SCREENSHOT_URL = "https://your-host/screenshot.png"  # or "data:image/png;base64,..."
SCREENSHOT_WIDTH, SCREENSHOT_HEIGHT = 1280, 720
ELEMENT = "the 'Sign in' button in the top-right corner"

class VisualLocalizerOutput(BaseModel):
    x: int = Field(ge=0, le=1000, description="X coordinate as integer in [0, 1000]")
    y: int = Field(ge=0, le=1000, description="Y coordinate as integer in [0, 1000]")

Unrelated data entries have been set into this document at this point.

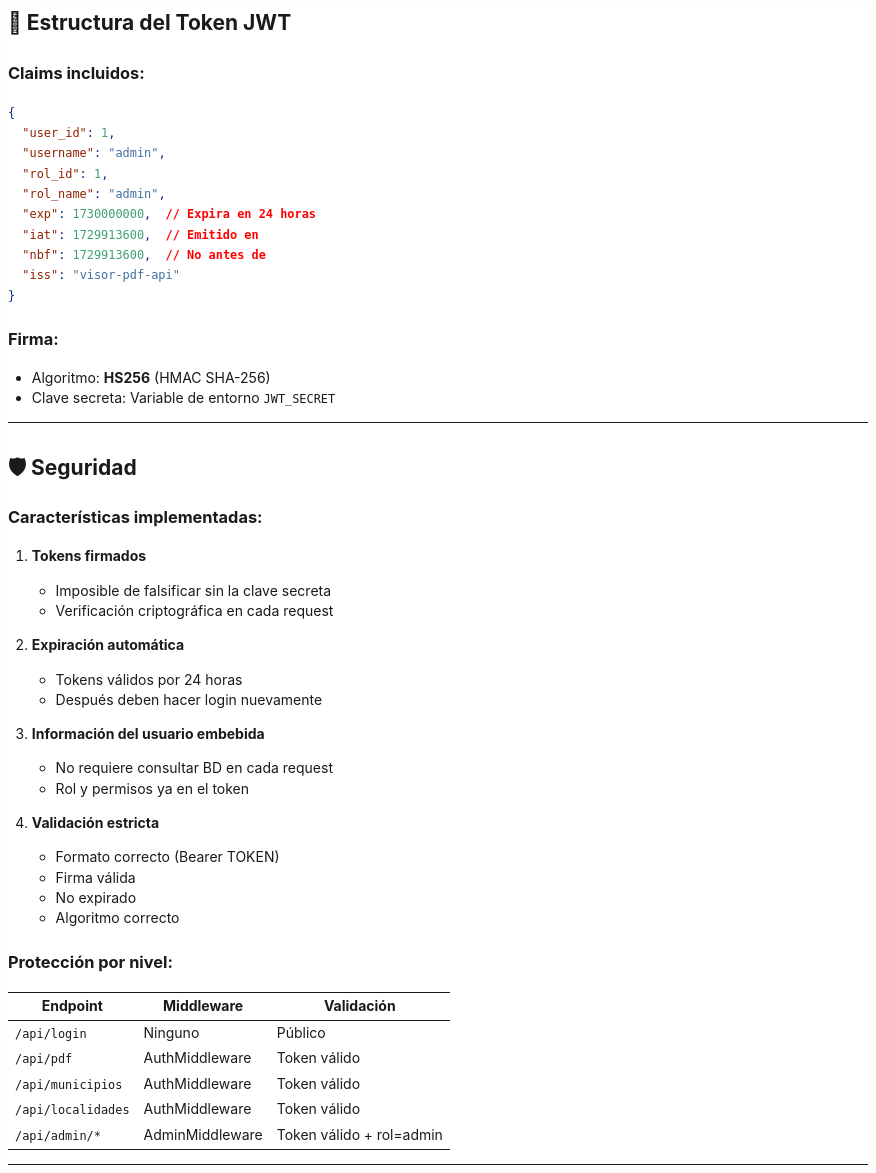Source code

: 
## 🔐 Estructura del Token JWT

### Claims incluidos:
```json
{
  "user_id": 1,
  "username": "admin",
  "rol_id": 1,
  "rol_name": "admin",
  "exp": 1730000000,  // Expira en 24 horas
  "iat": 1729913600,  // Emitido en
  "nbf": 1729913600,  // No antes de
  "iss": "visor-pdf-api"
}
```

### Firma:
- Algoritmo: **HS256** (HMAC SHA-256)
- Clave secreta: Variable de entorno `JWT_SECRET`

---

## 🛡️ Seguridad

### Características implementadas:

1. **Tokens firmados**
   - Imposible de falsificar sin la clave secreta
   - Verificación criptográfica en cada request

2. **Expiración automática**
   - Tokens válidos por 24 horas
   - Después deben hacer login nuevamente

3. **Información del usuario embebida**
   - No requiere consultar BD en cada request
   - Rol y permisos ya en el token

4. **Validación estricta**
   - Formato correcto (Bearer TOKEN)
   - Firma válida
   - No expirado
   - Algoritmo correcto

### Protección por nivel:

| Endpoint | Middleware | Validación |
|----------|-----------|------------|
| `/api/login` | Ninguno | Público |
| `/api/pdf` | AuthMiddleware | Token válido |
| `/api/municipios` | AuthMiddleware | Token válido |
| `/api/localidades` | AuthMiddleware | Token válido |
| `/api/admin/*` | AdminMiddleware | Token válido + rol=admin |

---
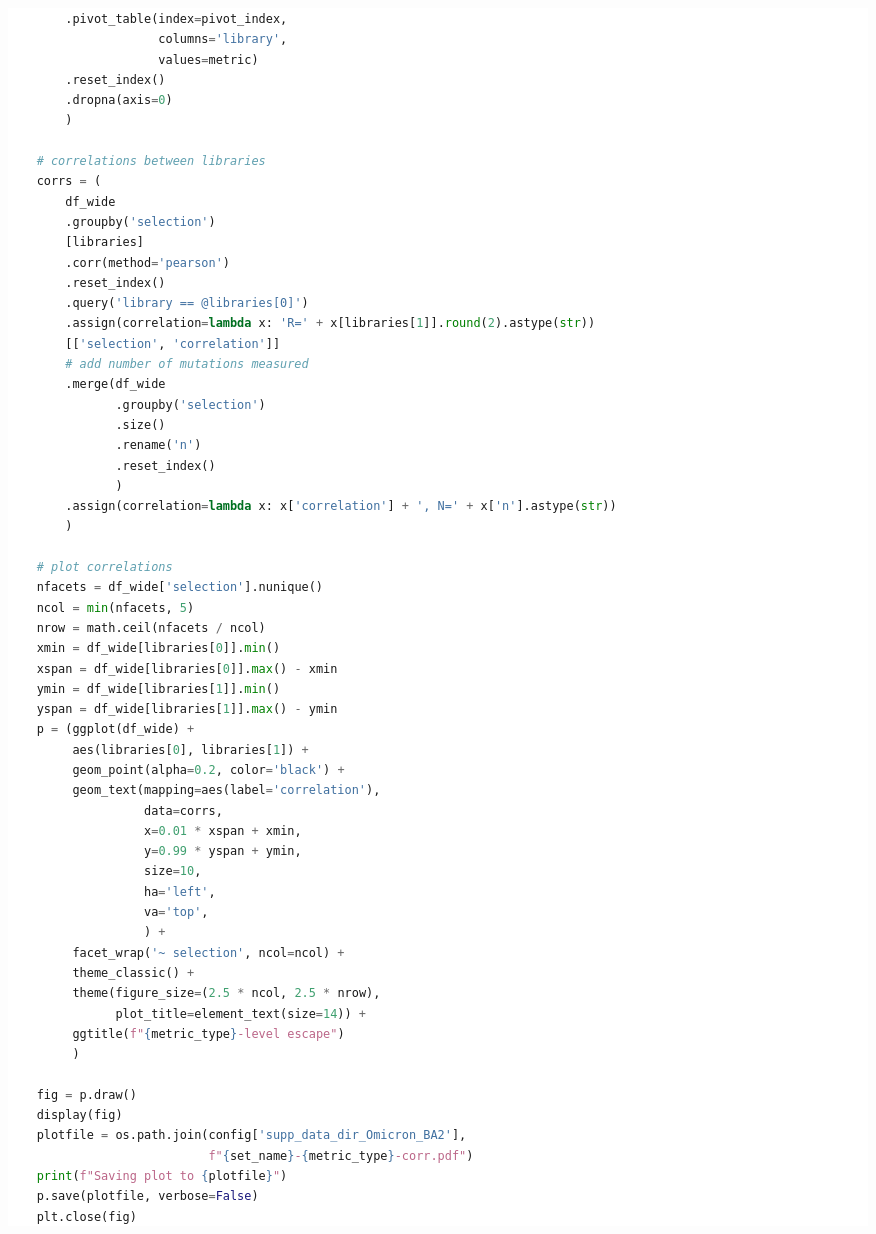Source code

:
 ```python
        .pivot_table(index=pivot_index,
                     columns='library',
                     values=metric)
        .reset_index()
        .dropna(axis=0)
        )

    # correlations between libraries
    corrs = (
        df_wide
        .groupby('selection')
        [libraries]
        .corr(method='pearson')
        .reset_index()
        .query('library == @libraries[0]')
        .assign(correlation=lambda x: 'R=' + x[libraries[1]].round(2).astype(str))
        [['selection', 'correlation']]
        # add number of mutations measured
        .merge(df_wide
               .groupby('selection')
               .size()
               .rename('n')
               .reset_index()
               )
        .assign(correlation=lambda x: x['correlation'] + ', N=' + x['n'].astype(str))
        )

    # plot correlations
    nfacets = df_wide['selection'].nunique()
    ncol = min(nfacets, 5)
    nrow = math.ceil(nfacets / ncol)
    xmin = df_wide[libraries[0]].min()
    xspan = df_wide[libraries[0]].max() - xmin
    ymin = df_wide[libraries[1]].min()
    yspan = df_wide[libraries[1]].max() - ymin
    p = (ggplot(df_wide) +
         aes(libraries[0], libraries[1]) +
         geom_point(alpha=0.2, color='black') +
         geom_text(mapping=aes(label='correlation'),
                   data=corrs,
                   x=0.01 * xspan + xmin,
                   y=0.99 * yspan + ymin,
                   size=10,
                   ha='left',
                   va='top',
                   ) +
         facet_wrap('~ selection', ncol=ncol) +
         theme_classic() +
         theme(figure_size=(2.5 * ncol, 2.5 * nrow),
               plot_title=element_text(size=14)) +
         ggtitle(f"{metric_type}-level escape")
         )

    fig = p.draw()
    display(fig)
    plotfile = os.path.join(config['supp_data_dir_Omicron_BA2'],
                            f"{set_name}-{metric_type}-corr.pdf")
    print(f"Saving plot to {plotfile}")
    p.save(plotfile, verbose=False)
    plt.close(fig)
```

schema = VisualLocalizerOutput.model_json_schema()

prompt = (
    "Localize an element on the GUI image according to the provided target "
    "and output a click position.\n"
    f" * You must output a valid JSON following the format: {schema}\n"
    f" Your target is:\n{ELEMENT}"
)

response = client.chat.completions.create(
    model=MODEL_NAME,
    messages=[{
        "role": "user",
        "content": [
            {"type": "image_url", "image_url": {"url": SCREENSHOT_URL}},
            {"type": "text", "text": prompt},
        ],
    }],
    extra_body={
        "structured_outputs": {"json": schema},
        "chat_template_kwargs": {"enable_thinking": False},
    },
    temperature=0.0,
)

point = VisualLocalizerOutput.model_validate_json(response.choices[0].message.content)
abs_x = int(point.x / 1000 * SCREENSHOT_WIDTH)
abs_y = int(point.y / 1000 * SCREENSHOT_HEIGHT)
print(f"Click at ({abs_x}, {abs_y})")
Coordinates come back as integers in [0, 1000], normalized to the image you sent. Scale them to pixels with the image’s own dimensions, and send and scale against the same image bytes: any resize, crop, or DPI mismatch will misplace the point.